Fine put a hand up, rubbed his forehead hard. “No one I can really think of. I mean, Ellis had acquaintances, people he had his picture taken with. But not friends, at least the way he was friends with Richie.” He shrugged. “I mean, Dale Larson started to come to some games last season, and some of the guys made some jokes. But I didn’t think of him as any more than another photo op. You know who he is, right? The model?”

“Who is?”

“Dale Larson. You must have seen him on billboards and shit.”

DiMaggio just sat there. He said to Fine, “Dale Larson is a guy.”

Not even making it into a question.

Not even sounding surprised.

Fine smiled for the first time all night.

“Depends on your definition. But, yeah.”

33

The funny thing, leastwise Ellis thought so, was that part of him was happy Richie was gone. It made him feel guilty, admitting that. Made him feel light, like the boys said now. There it was, anyway. He’d picture Richie there, dead, and no matter how hard Ellis tried, he couldn’t make himself feel as bad about that as he knew he should.

If you added it all up, Ellis decided, good in with the bad, Richie had been more like a warden to him than a friend.
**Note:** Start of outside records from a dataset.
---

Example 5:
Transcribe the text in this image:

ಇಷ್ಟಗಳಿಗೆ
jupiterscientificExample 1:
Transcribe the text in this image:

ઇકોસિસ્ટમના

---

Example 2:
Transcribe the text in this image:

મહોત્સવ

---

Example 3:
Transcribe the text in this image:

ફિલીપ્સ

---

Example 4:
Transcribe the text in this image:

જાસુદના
Ellis could feel that way even knowing that the rape charge was still out there, soon as he went back. But he wasn’t going back, at least not right away. Fuck ’em, let them wait, people ought to be used to waiting for Fresh Adair by now. Let them wonder when he was coming back. People wondering now more than ever with Richie dead.

Not understanding.

Not really knowing.

But when did they?

Ellis missed ball, though.

Even now, in the middle of the night, before it got light over the
park, that gray-pink light coming up out of there all of a sudden, Ellis would think about ball. How he should be getting back to sleep, there was Gary Lenz’s shoot-around in the morning, the season ready to start tomorrow night. The whole world looking for him, and Ellis here, right under everybody’s nose.

It’d always been a problem, Ellis wanting to be alone, but knowing on the other hand he was no damn good at being alone.
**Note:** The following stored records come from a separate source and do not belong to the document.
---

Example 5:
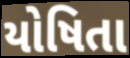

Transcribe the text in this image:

યોષિતા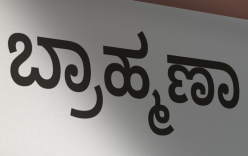
ಬ್ರಾಹ್ಮಣಾ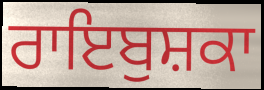
ਰਾਇਬੁਸ਼ਕਾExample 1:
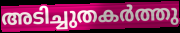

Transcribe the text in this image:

അടിച്ചുതകർത്തു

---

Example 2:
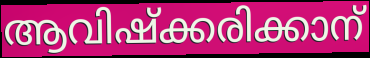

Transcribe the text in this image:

ആവിഷ്ക്കരിക്കാന്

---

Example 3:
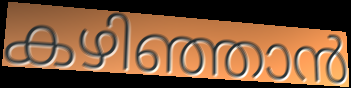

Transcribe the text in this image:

He sat on the terrace, the night air cold, but feeling good, thinking about what the Garden would be like tomorrow night. How the Garden got for openings, whether it was the season or the play-offs. The whole thing feeling like the Broadway opening Richie made him go to that one time. About the Phantom, Ellis at first thinking it was the one used to be in the comics. Ellis loved that guy, a superhero just wearing a mask, no name.
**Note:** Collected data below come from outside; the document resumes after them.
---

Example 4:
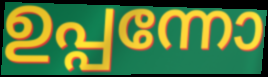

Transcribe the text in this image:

ഉപ്പന്നോ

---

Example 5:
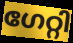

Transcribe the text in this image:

ഗേറ്റി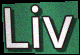
LivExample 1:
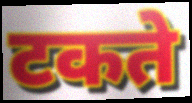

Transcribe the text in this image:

टकते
Ellis didn’t care so much for the
Phantom
music, but he remembered how big the night felt to him, everybody being into it. After that, when there’d be a big game at the Garden, he’d look up sometimes, expecting the scoreboard over the court, up there in the spokes, to come crashing down the way that chandelier did in
Phantom
, right there at halftime.

Ellis needed somebody to tell him whether he should go back now or not.

Somebody like Richie.

How fucked-up was that?

He couldn’t count on Dale on this one. Dale was so happy to have Ellis all to himself. Even with everything else going on, all the bad, Dale was happy just to know he could call at any time, day or night, and know Ellis would be there. If Ron, the house guy, was gone for the day, Dale would use that code they’d worked out, and it’d be all right for Ellis to pick up.

Dale wanted this to feel like Ellis’s
home.

“Home for the homeless homey,” Ellis had said the other night, and Dale had laughed and said he loved him. Then Ellis had said, “Me too,” because it made him feel funny still, saying the actual words himself.

Richie always said it a different way. Not meaning it the way Dale did. But meaning it, in his own pushy way.